Un filtro capace di ridurre il monossido di carbonio nei processi industriali. Un composto pensato per catturare CO dai camini delle nostre case. O sensori sempre più precisi nell’identificare il gas tossico nei luoghi chiusi grazie a un enzima sintetico. Sono tutti dispositivi che ancora non esistono. Ma la strada per il trasferimento tecnologico è ora virtualmente aperta, grazie alla scoperta – condotta dai ricercatori e dalle ricercatrici dell’università di Milano-Bicocca, insieme all’università della Calabria e all’università svedese di Lund – dei dettagli del funzionamento di particolari enzimi in grado di “consumare” monossido di carbonio, gas altamente tossico per l’uomo che contribuisce ad aumentare l’effetto serra.

L’enzima studiato è il MoCu CO deidrogenasi, un catalizzatore presente in alcuni batteri del suolo capace di sequestrare monossido di carbonio (CO) dall’atmosfera. Si tratta di batteri che, letteralmente, “vivono di aria”, come spiega Anna Rovaletti, ricercatrice all’Università di Milano-Bicocca, “e utilizzano il monossido di carbonio come fonte di energia”. Per fare ciò, grazie alla presenza di questo particolare enzima, ossidano spontaneamente la CO trasformandola in CO2, “L’anidride carbonica, però, non ritorna in atmosfera” continua Anna Rovaletti, “perché viene utilizzata dagli stessi batteri per crescere”.

È un processo naturale molto vantaggioso per l’uomo, perché contribuisce a rendere l’aria respirabile. Anche in modo indiretto, “perché una minore concentrazione di CO nell’atmosfera” continua infatti Anna Rovaletti, “permette ai radicali ossidanti di ‘concentrarsi’ soprattutto nell’attività di ossidazione del metano”, con effetti importanti sul clima.

Ma quindi, perché non utilizzare il processo attivato da questo enzima, oppure replicarlo sinteticamente, per amplificare il suo effetto positivo per la qualità dell’aria? Fino ad oggi mancava un tassello importante sul suo funzionamento. “Ci siamo interessati a questo enzima, che contiene molibdeno e rame, perché è l’unico capace di ossidare il monossido di carbonio in presenza di ossigeno, e quindi a contatto con l’aria” spiega Anna Rovaletti, “a differenza, per esempio, di un altro metalloenzima (questa volta contenente nichel e ferro) che lavora invece in condizioni anaerobiche”, e che quindi, così come si presenta nella sua forma naturale, non avrebbe un futuro applicativo nell’attività di mitigazione dei cambiamenti climatici.

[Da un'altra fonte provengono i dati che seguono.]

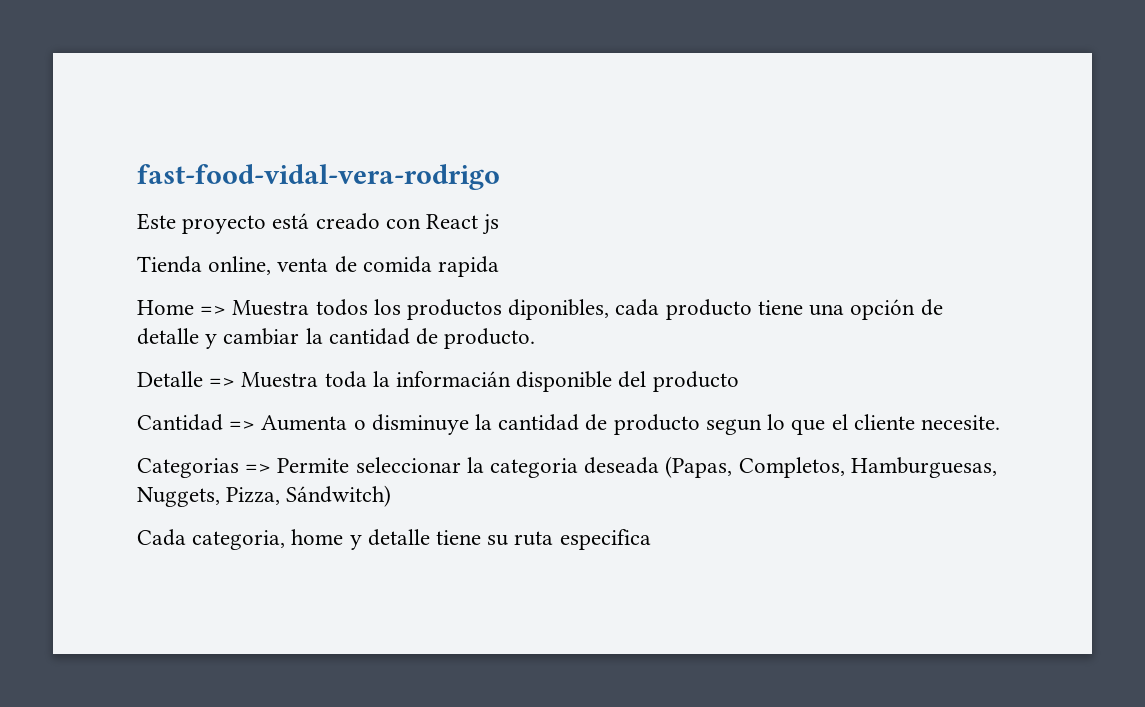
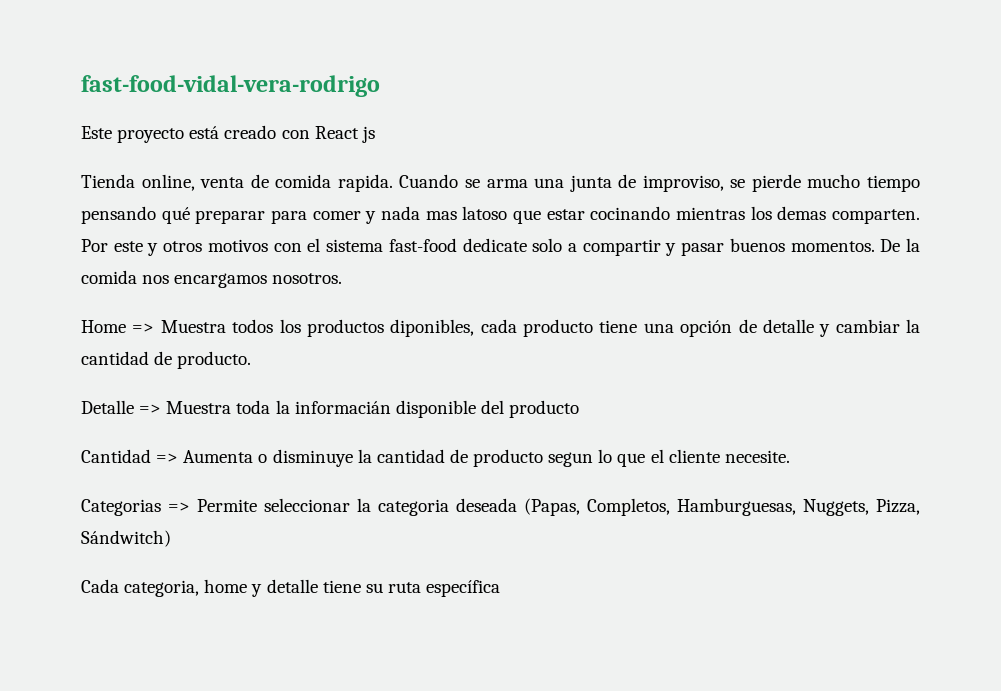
[438,256,500,277] rapida -> [337,174,920,192] [81,206,920,224] [81,238,920,256] [81,270,343,288] rapida. Cuando se arma una junta de improviso, se pierde mucho tiempo pensando qué preparar para comer y nada mas latoso que estar cocinando mientras los demas comparten. Por este y otros motivos con el sistema fast-food dedicate solo a compartir y pasar buenos momentos. De la comida nos encargamos nosotros.
[559,529,651,550] especifica -> [426,580,501,597] específica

Lo studio dell’enzima MoCu CO deidrogenasi inizia nel 2002, quando viene individuata per la prima volta la sua struttura. Da allora sono stati ipotizzati molti diversi meccanismi di funzionamento, “ma si tratta di un processo molto complicato da studiare dal punto di vista sperimentale” spiega Anna Rovaletti, che invece è chimica teorica. “Rispetto agli studi teorici che potevano avvenire dieci anni fa” dice, “abbiamo avuto notevoli vantaggi dal punto di vista della potenza di calcolo. Per arrivare al risultato abbiamo utilizzato un modello molto grande, capace di lavorare in maniera accurata sulla sezione dell’enzima dove avviene la trasformazione della CO”. La strada, insomma, è aperta.